Site of the Month: Teen Central
Staff -- School Library Journal, 10/1/2001
Teen Central
www.phoenixpubliclibrary.org/web/teens
Phoenix Public Library's Teen Central is both a YA space at Phoenix's Burton Barr Central Library and a YA Web site. Open since April 25, Phoenix's 5,000-square-foot space features surround-sound music, cable TV/video, a dance floor, a café area with vending machines, and more than 20 unfiltered Net stations. Carol Finch, Phoenix PL's youth services coordinator (carol.finch@phoenix.gov), advises anyone interested in the creation of this space to check out a PowerPoint presentation at pac.lib.ci.phoenix.az.us/web/teens/staff/powerpoint/ppindex.html .
A great space, a great site: Finch and the YA staff wanted a great Web site to go along with the great new space, so in September 2000, they surveyed local teens to find out what they wanted online. Phoenix PL's Web developers used the results of the survey to create several test versions of the site, and staff convened focus groups to try the test pages and provide feedback. "All of our teen services in the past two years have been developed with direct input from teens," says Finch. "Our motto is 'for teens by teens.'"

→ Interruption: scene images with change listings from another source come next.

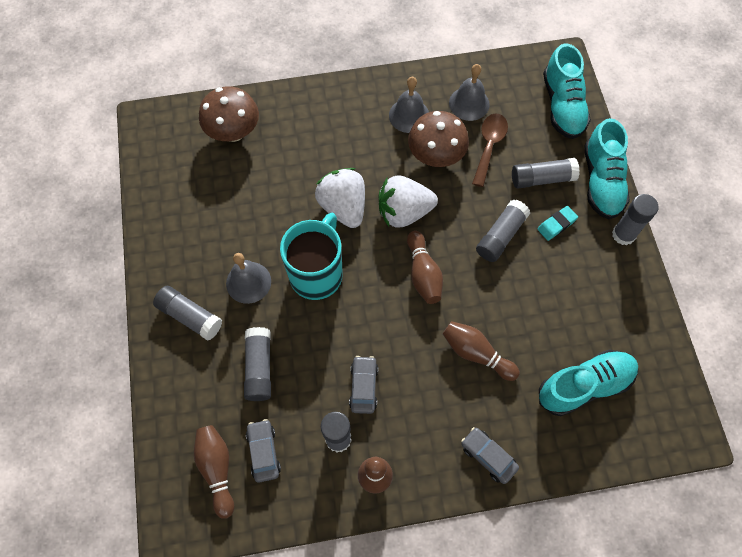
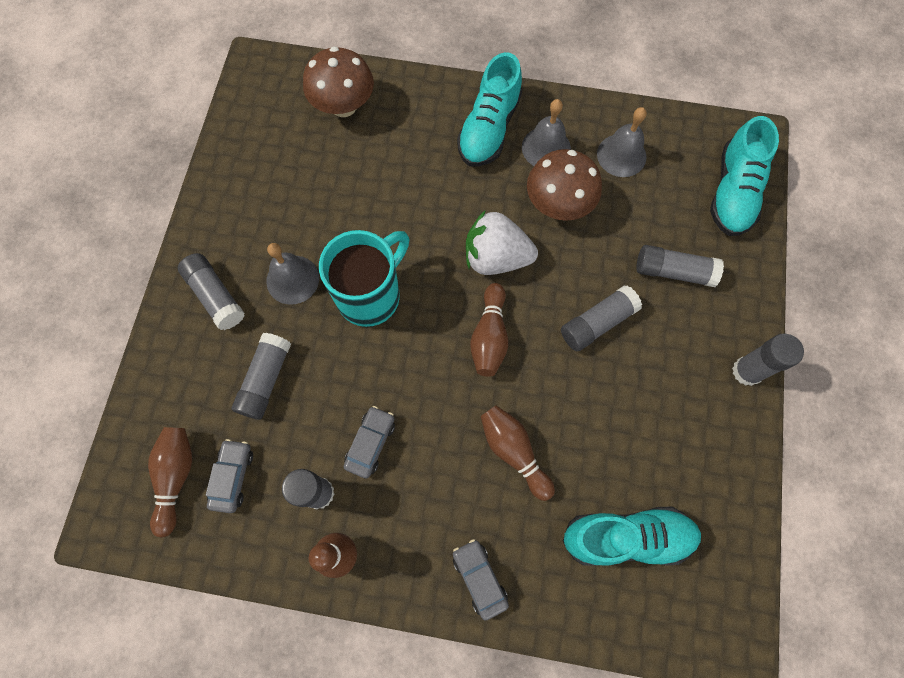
camera: 20 degrees right, 5 degrees up
white strawberry [315,168,365,228] -> none
brown spoon [472,114,508,187] -> none
turquoise eraser [537,206,578,241] -> none
turquoise shoe [584,118,630,219] -> turquoise shoe moved to [457,52,522,167]

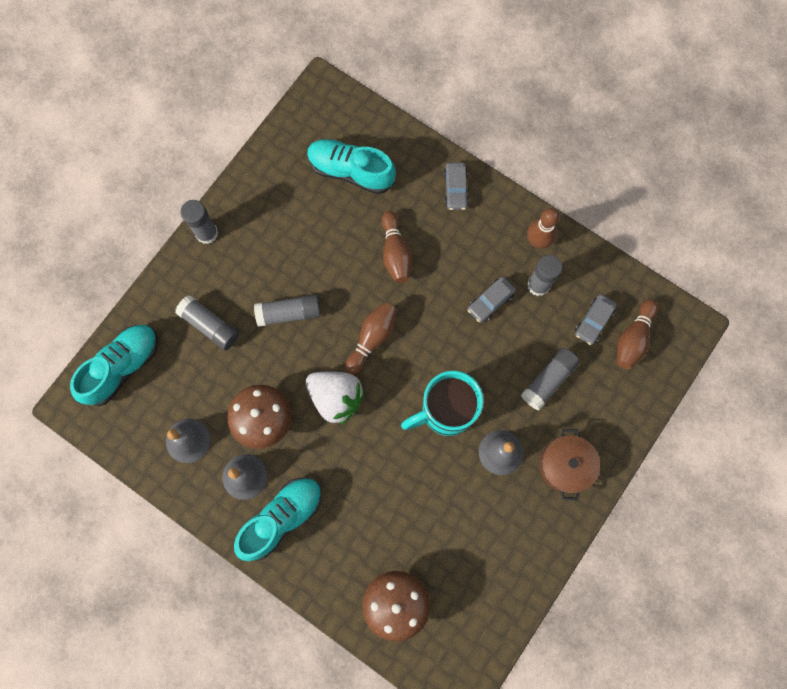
camera: 155 degrees left, 5 degrees up
grey glue stick [178,253,245,330] -> brown pot [539,429,600,500]

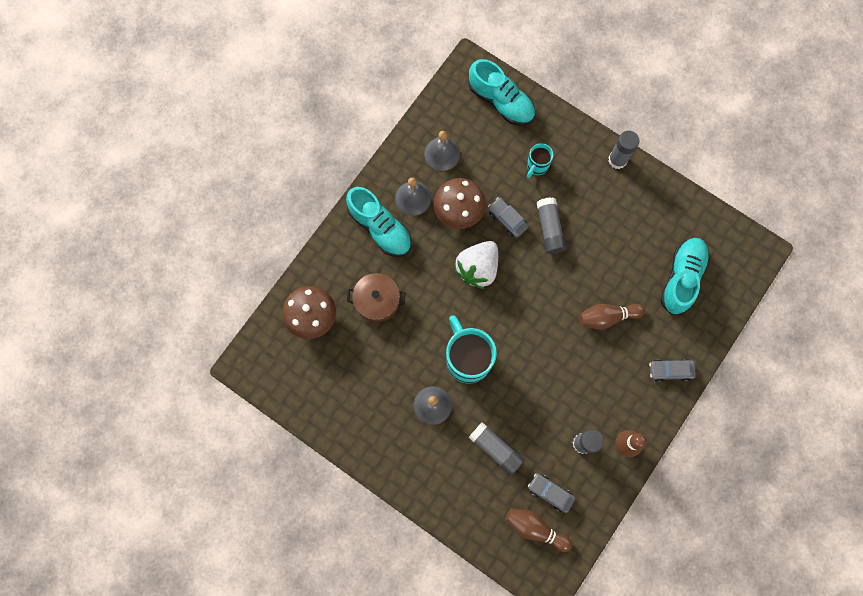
camera: 90 degrees right, 0 degrees up
grey glue stick [175,295,239,350] -> turquoise mug [527,143,553,178]
brown bowling pin [345,302,397,374] -> none
grey car [467,277,516,323] -> grey car moved to [488,197,528,238]
brown pot [539,429,600,500] -> brown pot moved to [347,273,406,322]

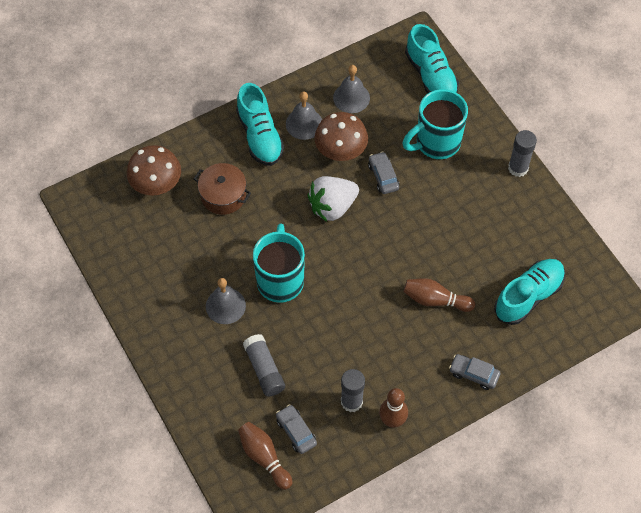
camera: 25 degrees right, 15 degrees down
turquoise mug [527,143,553,178] -> turquoise mug [402,89,468,159], size x1.93
grey glue stick [537,197,566,254] -> none

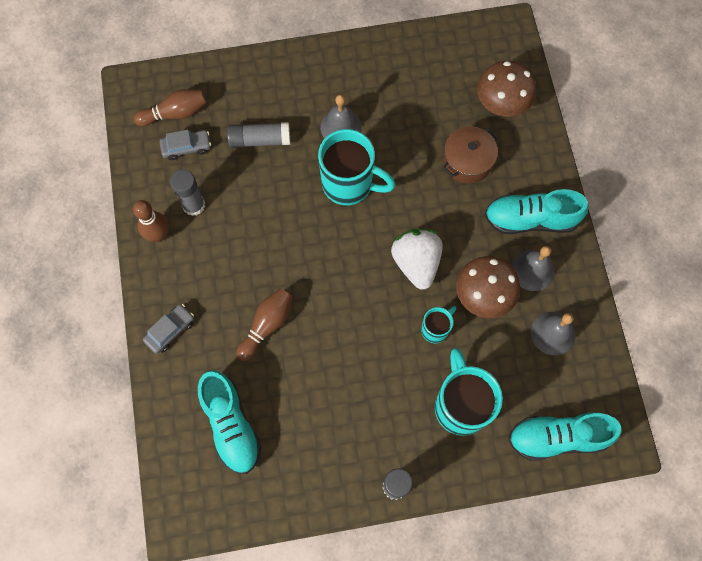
camera: 110 degrees right, 10 degrees up
grey car [368,151,399,194] -> turquoise mug [421,306,456,343]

The Teen Zine: The site includes a comprehensive collection of subscription databases for homework use, most of which are remotely accessible to cardholders. It also includes a Teen Zine that posts poetry, prose, artwork, and photographs by local teens. Finch says that the Teen Zine has been quite successful. Parents must sign a release form before the zine material and the creators' names are posted on the site. In the future, Finch hopes to add online book reviews by teens.
Trends change fast: "Maintaining a Web site for teens requires a lot of staff time," Finch says. "Teens like change and trends change fast." Although the site's been up less than a year, the YA staff is already planning a redesign and hopes to add YA pages for each of the library's branches, streaming video, author chats, and "teens writing a [collaborative] book, chapter by chapter, online." Finch and her staff also plan to work more closely with Phoenix-area schools to remind teens the site is there.